[Page images and extracted text]
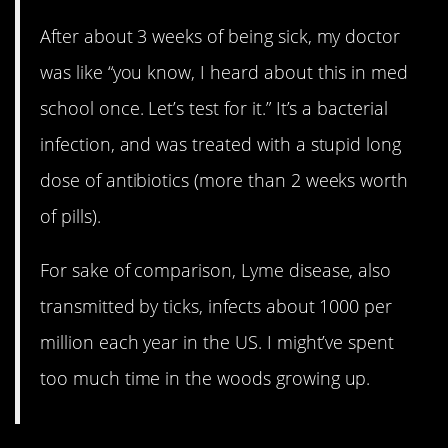
After about 3 weeks of being sick, my doctor
was like “you know, I heard about this in med
school once. Let’s test for it.” It’s a bacterial
infection, and was treated with a stupid long
dose of antibiotics (more than 2 weeks worth
of pills).
For sake of comparison, Lyme disease, also
transmitted by ticks, infects about 1000 per
million each year in the US. I might’ve spent
too much time in the woods growing up.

§ **Prompt**
Among the lines above, find those that contain the word "about" and copy them.

§ **Solution to this exercise**
After about 3 weeks of being sick, my doctor
was like “you know, I heard about this in med
transmitted by ticks, infects about 1000 per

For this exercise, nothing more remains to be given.